Ilustrasi Gedung BEI. Foto: dok MI.
7 Perusahaan Antre Masuk Bursa, Sektor Kesehatan Mendominasi
Ade Hapsari Lestarini • 30 August 2026 09:26
Jakarta: PT Bursa Efek Indonesia (BEI) mencatat tujuh perusahaan berada dalam pipeline atau antrean untuk melangsungkan Initial Public Offering (IPO) di pasar modal Indonesia per 28 Agustus 2026.
"Hingga saat ini, terdapat tujuh perusahaan dalam pipeline pencatatan saham BEI," ujar Direktur Penilaian Perusahaan BEI Saidu Solihin dalam keterangannya, dilansir Antara, Minggu, 30 Agustus 2026.
Dari tujuh perusahaan dalam pipeline IPO tersebut, tiga perusahaan memiliki aset skala besar di atas Rp250 miliar, dua perusahaan memiliki aset skala menengah antara Rp50 miliar hingga Rp250 miliar, dan dua perusahaan memiliki aset skala kecil di bawah Rp50 miliar.
Klasifikasi skala aset perusahaan tersebut mengacu pada Peraturan Otoritas Jasa Keuangan (POJK) Nomor 53/POJK.04/2017.
Berdasarkan sektor, empat perusahaan dalam pipeline IPO berasal dari sektor kesehatan. Sementara itu, masing-masing satu perusahaan berasal dari sektor barang konsumen primer, energi, dan industri.

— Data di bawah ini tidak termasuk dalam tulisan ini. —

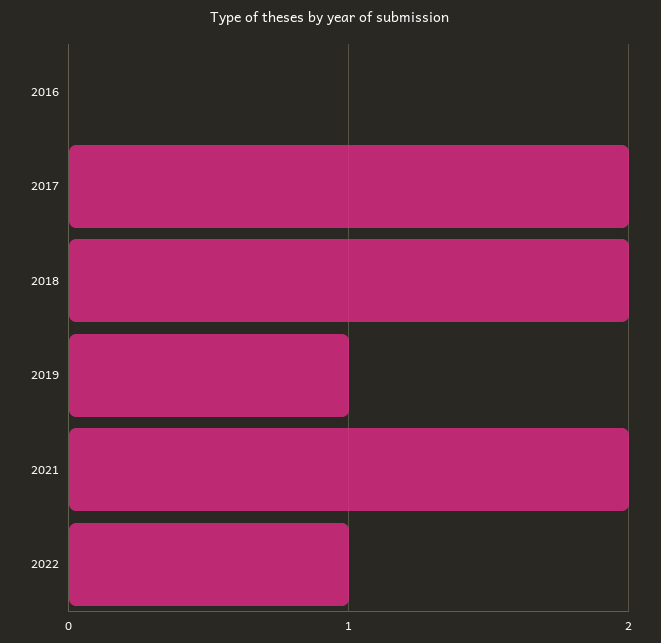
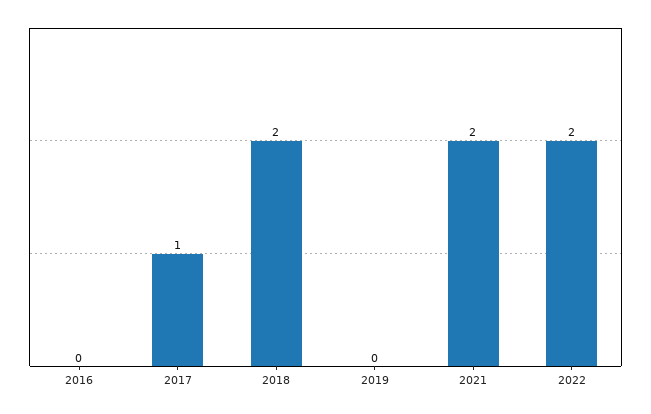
  {
    "2016": 0,
-   "2017": 2,
+   "2017": 1,
    "2018": 2,
-   "2019": 1,
+   "2019": 0,
    "2021": 2,
-   "2022": 1
+   "2022": 2
  }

Hingga 28 Agustus 2026, BEI mencatat tujuh perusahaan telah melangsungkan IPO dengan total dana yang dihimpun mencapai Rp2,16 triliun. Dengan demikian, jumlah perusahaan tercatat di pasar modal Indonesia mencapai 963 perusahaan.

Ilustrasi papan perdagangan di BEI. Foto: dok MI/Usman Iskandar.
BEI catat penerbitan 122 emisi
Di sisi lain, BEI mencatat penerbitan 122 emisi dari 62 penerbit Efek Bersifat Utang dan Sukuk (EBUS) dengan total dana yang dihimpun mencapai Rp112 triliun hingga 28 Agustus 2026.
Pada periode yang sama, terdapat 14 emisi dari sembilan penerbit EBUS yang berada dalam pipeline penerbitan. Penerbit tersebut berasal dari berbagai sektor.
Untuk aksi rights issue atau Hak Memesan Efek Terlebih Dahulu (HMETD), sebanyak 15 perusahaan telah melaksanakan aksi tersebut dengan total nilai Rp15,85 triliun hingga 28 Agustus 2026.
Sementara itu, terdapat satu perusahaan dari sektor properti yang berada dalam pipeline untuk melaksanakan aksi rights issue.